Despite winning a reluctant yea vote from the Cardiovascular and Renal Drugs Advisory Committee last month, Chelsea Therapeutics International Inc.'s neurogenic orthostatic hypotension (NOH) candidate Northera (droxidopa) failed to win FDA approval, sending shares of the Charlotte, N.C.-based firm falling 28.6 percent.

The stock (NASDAQ:CHTP) closed Thursday at $2.62, down $1.05.

Unsurprisingly, the FDA's complete response letter (CRL) requested data from an additional positive trial before it would consider approving Northera in NOH patients with primary autonomic failure due to conditions such as Parkinson's disease, multiple system atrophy and pure autonomic failure, dopamine beta hydroxylase deficiency and nondiabetic autonomic neuropathy. That same request had been expressed by FDA reviewers in briefing documents disclosed ahead of the advisory panel. (See BioWorld Today, Feb. 14, 2012.)

And the possibility of an additional trial was further discussed by the panel members during the Feb. 23 advisory meeting, though the 7-4 vote ultimately came down to the positive data from the Phase III 301 study and the lack of existing treatment options for NOH patients. (See BioWorld Today, Feb. 24, 2012.)

Northera, an orally active synthetic precursor of norepinephrine, has followed a bumpy development path in the U.S., though the active ingredient, droxidopa, has been marketed for more than 20 years in Japan for NOH, an orphan condition characterized by a sudden decrease in blood pressure when a person assumes a standing position, resulting in dizziness, blurred vision and fainting, which can lead to serious falls and injuries.

The only drug currently approved by the FDA for NOH is ProAmatine (midodrine, Shire plc), though another drug, corticosteroid Florinef (fludrocortisone) sometimes is used off label.

Results from Study 301, which was conducted under a special protocol assessment, were promising enough for the agency to consider granting approval based on a single positive efficacy trial, but the FDA noted that some subgroups – women, older patients, Parkinson's patients and U.S. patients – yielded "less persuasive results," Chelsea's CEO, Simon Pedder, told investors on a Thursday morning conference call.

Those data "undercut" overall results from the 301 study, he added, and the agency has asked for data from a new study designed to show durability of the drug's effect, ideally over a two- or three-month period.

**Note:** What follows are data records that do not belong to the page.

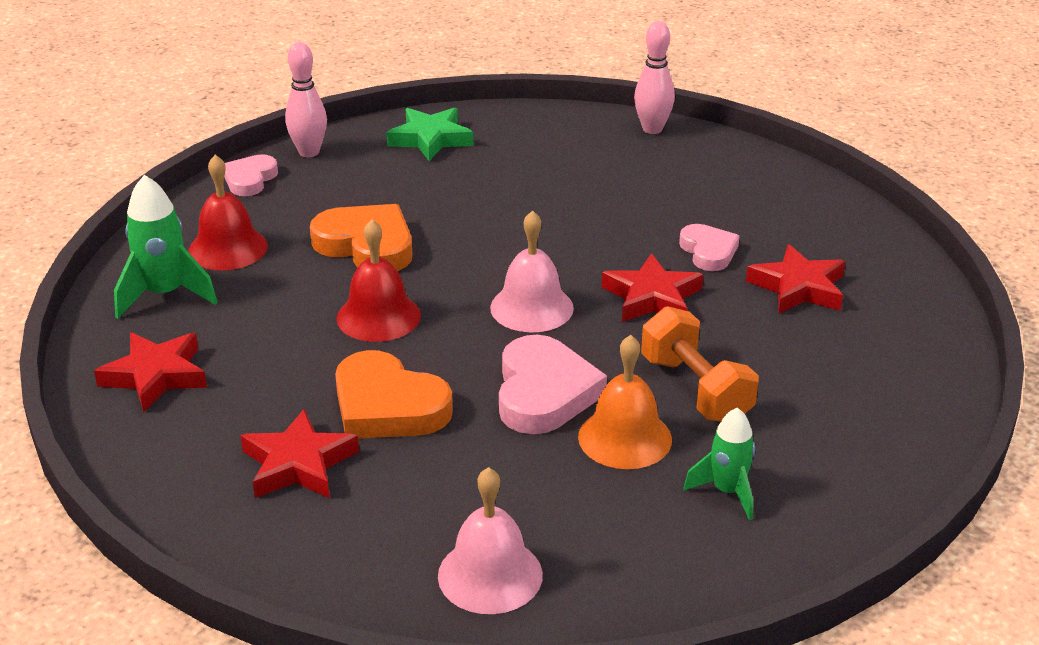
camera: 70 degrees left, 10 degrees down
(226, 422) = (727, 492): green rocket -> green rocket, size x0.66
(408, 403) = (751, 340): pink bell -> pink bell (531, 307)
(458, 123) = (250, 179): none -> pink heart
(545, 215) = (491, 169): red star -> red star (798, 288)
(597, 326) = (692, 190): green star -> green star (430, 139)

To date, Chelsea has completed two Phase III studies (301 and 302). The 301 trial demonstrated statistically significant improvements in eight of 10 NOH symptoms, but higher-than-expected placebo results derailed the 302 study. The placebo effect struck again in another Phase III trial, Study 306, but the company responded by changing the primary endpoint after noting the dramatic decrease in the number of falls in Parkinson's patients. Data from that study are expected late this year, and Chelsea is hoping those results might satisfy the FDA. (See BioWorld Today, Sept. 25, 2009, Sept. 21, 2010, and Feb. 3, 2011.)

While the rate of falls is the primary endpoint, the 306 trial also is designed to measure benefits using the orthostatic hypotension symptom assessment scale, namely the item related to dizziness, and the composite score based on the orthostatic hypotension questionnaire.

Since the CRL did not mention the 306 study, Chelsea execs will have to meet with the FDA to determine whether data from that trial might be suitable, Pedder said.

Roth Capital analyst Scott Henry wondered on the call, however, whether the firm might be better off starting a new trial from scratch that was designed to meet all the FDA's requirements, rather than relying on data from an ongoing trial that might not be designed to the agency's specifications.

Pedder responded that the path for NOH drugs was hardly well trodden. "We're really kind of pioneering this space," he said, pointing out that ProAmatine went through seven trials before gaining approval.

Plus, Northera has clearly shown symptomatic benefit in NOH – the first drug to do so – so that's "a big win for us," he added.

On the plus side, the CRL indicated no outstanding safety issues, despite concerns raised in last month's briefing documents. But the FDA did recommend including a black-box warning related to supine hypertension, though that could be avoided if the company is able to produce data showing no or limited effect of the drug on supine hypertension.

Even if Northera ends up saddled with a warning, it would still be competitive to ProAmatine, which also carries a black-box warning, Pedder noted.

The CRL also asked for additional bioequivalence work.

Chelsea, which expects to end March with more than $50 million in cash, already is taking steps to reduce cash burn, said Nick Riehle, the company's chief financial officer. After looking at the "various scenarios for acquiring the data the FDA is requesting," Chelsea anticipates cash on hand to be "more than adequate to get us out to such data and somewhat beyond that," he added.

Besides the registrational trials, Chelsea also has conducted two long-term open-label extension studies (303 and 304), a dedicated QTc study (102) and a 24-hour ambulatory blood pressure monitoring safety study (305).

An estimated 80,000 patients in the U.S. would fall under Chelsea's proposed indications for Northera.